What you have to do →
Your answer should be the line containing "left shoulder: (169, 165)" and each line after it through the end of the data below, repeated exactly.
—————
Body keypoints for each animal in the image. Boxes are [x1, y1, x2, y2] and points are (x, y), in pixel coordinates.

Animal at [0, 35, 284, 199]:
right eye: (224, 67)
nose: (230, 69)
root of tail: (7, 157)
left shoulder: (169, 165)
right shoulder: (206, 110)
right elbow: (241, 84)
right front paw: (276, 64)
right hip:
—————
Finished exercise →
left shoulder: (169, 165)
right shoulder: (206, 110)
right elbow: (241, 84)
right front paw: (276, 64)
right hip:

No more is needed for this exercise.